Interview: Faysal Elhajjami
In what ways can Saudi Arabia become more competitive as a trading and shipping centre?
FAYSAL ELHAJJAMI: Saudi Arabia is an inbound market: the express sector averages anything between six and 10 inbound shipments for every outbound shipment. More and more companies are looking at Saudi Arabia as an attractive market, but there are several areas that require some streamlining or alignment with the international standards that companies are used to elsewhere. Customs clearance processes have improved significantly over the years, which has allowed for the introduction of the just-in-time concept to the Saudi market. More collaborative work is also being done from a systems perspective to enhance shipment security and tracking capability through our “Clear in the Air” technology.
Beyond the GCC, further trade links with countries including the US and China are increasing. For example, we have witnessed volumes from the US increase by between 100% and 200%. The purchasing power of customers in Saudi Arabia is of great importance, and the use of online platforms has drawn shipments to Saudi Arabia. Customers now expect a product from the US to reach their door in three to seven days, depending on the nature of the commodity.
Regulations in general need to be tailored to today’s consumer demands. While the internet allows for borderless shopping, there is a gap in understanding regarding the nature and quantities of commodities permitted, and the relevant paperwork required for each shipment to facilitate cross-border clearance. This puts pressure on shipping companies to educate customers about what can and cannot be shipped to the region or the country.
How can you explain the slow development of e-commerce across the Gulf?
ELHAJJAMI: Though slow to develop at first, e-commerce is now exploding at a phenomenal rate, which is largely due to the Kingdom’s changing demographics. Over the last decade a large number of young Saudis have returned to Saudi Arabia from the US and Europe, and a large number continue to come back, having completed their education abroad.
In contrast, young people from Africa and Asia that travel to Europe and the US to study often remain there. When Saudis return, they come back with knowledge, know-how, technology and high-quality service. This translates into the huge growth we are now seeing in e-commerce, but I am not sure that the shipping and logistics industry has been prepared properly for this level of growth. Residential addresses in the Kingdom are unstructured in a way that makes it very challenging for parcel delivery, which adds cost to the shipment and delays transit time. Customs clearance and regulation, as well as the burden of security, are also areas where growth in e-commerce will put pressure on the system as volumes continue to increase.
Where might private sector participation assist in developing the Kingdom’s logistics capabilities?

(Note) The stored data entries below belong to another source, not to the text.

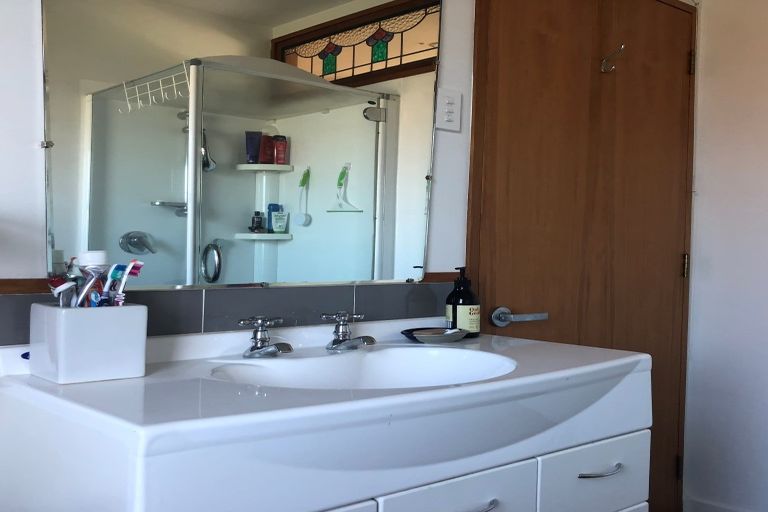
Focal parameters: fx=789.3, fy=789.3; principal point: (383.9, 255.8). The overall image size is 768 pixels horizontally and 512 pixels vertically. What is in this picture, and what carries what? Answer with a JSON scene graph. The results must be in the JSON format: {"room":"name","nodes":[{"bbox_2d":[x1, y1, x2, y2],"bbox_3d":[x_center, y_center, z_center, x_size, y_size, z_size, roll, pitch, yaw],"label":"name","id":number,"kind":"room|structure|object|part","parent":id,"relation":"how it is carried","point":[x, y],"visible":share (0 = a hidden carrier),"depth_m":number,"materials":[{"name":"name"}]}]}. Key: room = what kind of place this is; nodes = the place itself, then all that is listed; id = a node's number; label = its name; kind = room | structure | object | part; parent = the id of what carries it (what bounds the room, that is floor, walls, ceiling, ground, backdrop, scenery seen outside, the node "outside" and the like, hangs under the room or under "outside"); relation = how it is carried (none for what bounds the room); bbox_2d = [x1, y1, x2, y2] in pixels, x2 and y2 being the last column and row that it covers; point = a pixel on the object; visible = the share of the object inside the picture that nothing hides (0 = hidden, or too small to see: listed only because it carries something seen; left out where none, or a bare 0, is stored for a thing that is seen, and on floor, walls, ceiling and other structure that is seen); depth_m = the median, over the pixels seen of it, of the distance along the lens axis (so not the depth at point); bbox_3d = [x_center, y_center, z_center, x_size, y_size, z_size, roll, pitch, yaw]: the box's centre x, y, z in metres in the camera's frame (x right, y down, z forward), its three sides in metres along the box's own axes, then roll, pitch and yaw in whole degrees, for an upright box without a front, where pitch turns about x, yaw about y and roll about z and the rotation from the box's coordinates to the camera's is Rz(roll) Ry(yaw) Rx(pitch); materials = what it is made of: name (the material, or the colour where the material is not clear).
{"room":"bathroom","nodes":[
{"label":"bathroom","id":0,"kind":"room"},
{"bbox_2d":[0,0,695,511],"bbox_3d":[-0.311,-0.101,1.844,3.894,2.318,0.117,1,1,-42],"label":"back wall","id":1,"kind":"structure","parent":0,"point":[29,148],"depth_m":1.65,"materials":[{"name":"white paint"}]},
{"bbox_2d":[0,277,454,350],"bbox_3d":[-0.384,0.119,1.722,1.480,0.094,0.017,1,1,-42],"label":"tile backsplash","id":2,"kind":"structure","parent":1,"relation":"attached to","point":[311,291],"depth_m":1.77,"materials":[{"name":"grey tile"}]},
{"bbox_2d":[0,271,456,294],"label":"wooden wall trim","id":3,"kind":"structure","parent":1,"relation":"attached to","point":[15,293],"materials":[{"name":"brown wood"}]},
{"bbox_2d":[39,0,442,289],"bbox_3d":[-0.232,-0.395,1.805,1.039,0.955,0.017,1,1,-42],"label":"mirror","id":4,"kind":"object","parent":1,"relation":"attached to","point":[278,23],"visible":0.94,"depth_m":1.73,"materials":[{"name":"mirror"}]},
{"bbox_2d":[435,88,462,132],"bbox_3d":[0.181,-0.404,2.184,0.084,0.111,0.013,1,1,-42],"label":"light switch","id":5,"kind":"object","parent":1,"relation":"attached to","point":[450,117],"visible":0.98,"depth_m":2.18,"materials":[{"name":"white plastic"}]},
{"bbox_2d":[468,0,696,511],"bbox_3d":[0.723,0.021,2.673,1.098,2.095,0.100,1,1,-42],"label":"wooden door","id":6,"kind":"structure","parent":1,"relation":"in","point":[496,269],"depth_m":2.64,"materials":[{"name":"brown wood"}]},
{"bbox_2d":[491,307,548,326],"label":"door handle","id":7,"kind":"object","parent":6,"relation":"attached to","point":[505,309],"visible":0.96,"depth_m":2.30,"materials":[{"name":"silver metal"}]},
{"bbox_2d":[600,44,624,72],"bbox_3d":[0.768,-0.667,2.658,0.048,0.090,0.096,1,1,-42],"label":"door hook","id":8,"kind":"object","parent":6,"relation":"attached to","point":[603,64],"visible":0.98,"depth_m":2.66,"materials":[{"name":"silver metal"}]},
{"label":"hinge","id":9,"kind":"part","parent":6,"relation":"part of","materials":[{"name":"metal"}]},
{"bbox_3d":[1.160,0.042,3.060,0.017,0.092,0.017,1,1,-42],"label":"hinge","id":10,"kind":"part","parent":6,"relation":"part of","materials":[{"name":"gold metal"}]},
{"bbox_3d":[1.192,-0.745,3.079,0.017,0.096,0.017,1,1,-42],"label":"hinge","id":11,"kind":"part","parent":6,"relation":"part of","materials":[{"name":"gold metal"}]},
{"bbox_2d":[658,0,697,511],"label":"door frame","id":12,"kind":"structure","parent":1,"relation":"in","point":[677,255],"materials":[{"name":"brown wood"}]},
{"bbox_2d":[683,0,767,511],"bbox_3d":[2.278,-0.061,2.016,0.119,2.356,3.139,1,1,-42],"label":"right wall","id":13,"kind":"structure","parent":0,"point":[765,173],"depth_m":2.99,"materials":[{"name":"white paint"}]},
{"bbox_2d":[684,496,767,511],"bbox_3d":[1.898,1.024,2.292,0.016,0.118,2.199,1,1,-42],"label":"baseboard","id":14,"kind":"structure","parent":13,"relation":"attached to","point":[726,511],"depth_m":3.03,"materials":[{"name":"white paint"}]},
{"label":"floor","id":15,"kind":"structure","parent":0,"visible":0},
{"bbox_2d":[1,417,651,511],"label":"vanity cabinet","id":16,"kind":"object","parent":15,"relation":"on","point":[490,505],"visible":0.46,"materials":[{"name":"white paint"}]},
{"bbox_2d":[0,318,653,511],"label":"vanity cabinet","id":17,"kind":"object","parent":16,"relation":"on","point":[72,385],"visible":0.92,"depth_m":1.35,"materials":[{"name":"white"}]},
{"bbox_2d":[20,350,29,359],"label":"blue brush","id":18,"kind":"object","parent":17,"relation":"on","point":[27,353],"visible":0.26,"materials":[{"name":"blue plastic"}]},
{"bbox_2d":[29,302,147,383],"bbox_3d":[-0.527,0.148,1.400,0.161,0.122,0.148,1,1,-42],"label":"toothbrush holder","id":19,"kind":"object","parent":17,"relation":"on","point":[69,373],"visible":0.95,"depth_m":1.34,"materials":[{"name":"white ceramic"}]},
{"bbox_2d":[50,278,77,306],"bbox_3d":[-0.568,0.110,1.400,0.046,0.129,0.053,1,1,-42],"label":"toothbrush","id":20,"kind":"object","parent":19,"relation":"in","point":[66,287],"visible":0.41,"depth_m":1.39,"materials":[{"name":"white plastic"}]},
{"bbox_2d":[76,251,109,306],"bbox_3d":[-0.531,0.082,1.444,0.059,0.180,0.056,2,1,30],"label":"toothpaste tube","id":21,"kind":"object","parent":19,"relation":"in","point":[102,258],"visible":0.57,"depth_m":1.43,"materials":[{"name":"white"}]},
{"bbox_2d":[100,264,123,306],"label":"toothbrush","id":22,"kind":"object","parent":19,"relation":"in","point":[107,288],"visible":0.59,"depth_m":1.42,"materials":[{"name":"blue plastic"}]},
{"bbox_2d":[110,260,144,305],"bbox_3d":[-0.472,0.080,1.453,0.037,0.134,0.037,2,1,16],"label":"toothbrush","id":23,"kind":"object","parent":19,"relation":"in","point":[126,272],"visible":0.74,"depth_m":1.45,"materials":[{"name":"plastic"}]},
{"bbox_2d":[238,316,290,357],"bbox_3d":[-0.245,0.170,1.663,0.097,0.082,0.143,1,1,-42],"label":"left tap","id":24,"kind":"object","parent":17,"relation":"on","point":[259,339],"visible":0.99,"depth_m":1.67,"materials":[{"name":"silver metal"}]},
{"bbox_2d":[323,311,375,350],"bbox_3d":[-0.076,0.171,1.804,0.100,0.084,0.148,1,1,-42],"label":"right tap","id":25,"kind":"object","parent":17,"relation":"on","point":[334,344],"visible":0.99,"depth_m":1.81,"materials":[{"name":"silver metal"}]},
{"bbox_2d":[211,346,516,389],"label":"sink","id":26,"kind":"object","parent":17,"relation":"in","point":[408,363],"visible":0.51,"depth_m":1.81,"materials":[{"name":"white ceramic"}]},
{"bbox_2d":[402,326,466,342],"bbox_3d":[0.128,0.203,2.028,0.171,0.026,0.150,1,1,-42],"label":"soap dish","id":27,"kind":"object","parent":17,"relation":"on","point":[420,336],"visible":0.98,"depth_m":1.99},
{"bbox_2d":[445,266,479,336],"bbox_3d":[0.209,0.120,2.107,0.085,0.186,0.085,1,1,-30],"label":"soap bottle","id":28,"kind":"object","parent":17,"relation":"on","point":[456,306],"visible":0.96,"depth_m":2.07,"materials":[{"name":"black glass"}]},
{"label":"drawer","id":29,"kind":"part","parent":16,"relation":"part of","materials":[{"name":"white paint"}]},
{"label":"drawer","id":30,"kind":"part","parent":16,"relation":"part of","materials":[{"name":"white paint"}]},
{"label":"handle","id":31,"kind":"part","parent":16,"relation":"part of","materials":[{"name":"silver metal"}]},
{"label":"drawer","id":32,"kind":"part","parent":16,"relation":"part of","materials":[{"name":"white paint"}]}
]}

ELHAJJAMI: There are significant and diverse opportunities for private sector participation in developing the Kingdom’s economy. In logistics and shipping, aviation stands out as an area that is primed for expansion. It used to be that for us, goods were all shipped to Bahrain and then sent by truck to their destination in Saudi Arabia. Now, however, they are shipped by cargo plane to regional airports across the Kingdom. This is a much more efficient method, and the change will need to be applied to the shipping model as volume increases. In addition, the road network is in need of some work, especially the causeway connecting Bahrain and Saudi Arabia. Improvements to infrastructure should also encourage more investment, and will be a key factor in achieving the vision laid out by Prince Mohammed bin Salman Al Saud.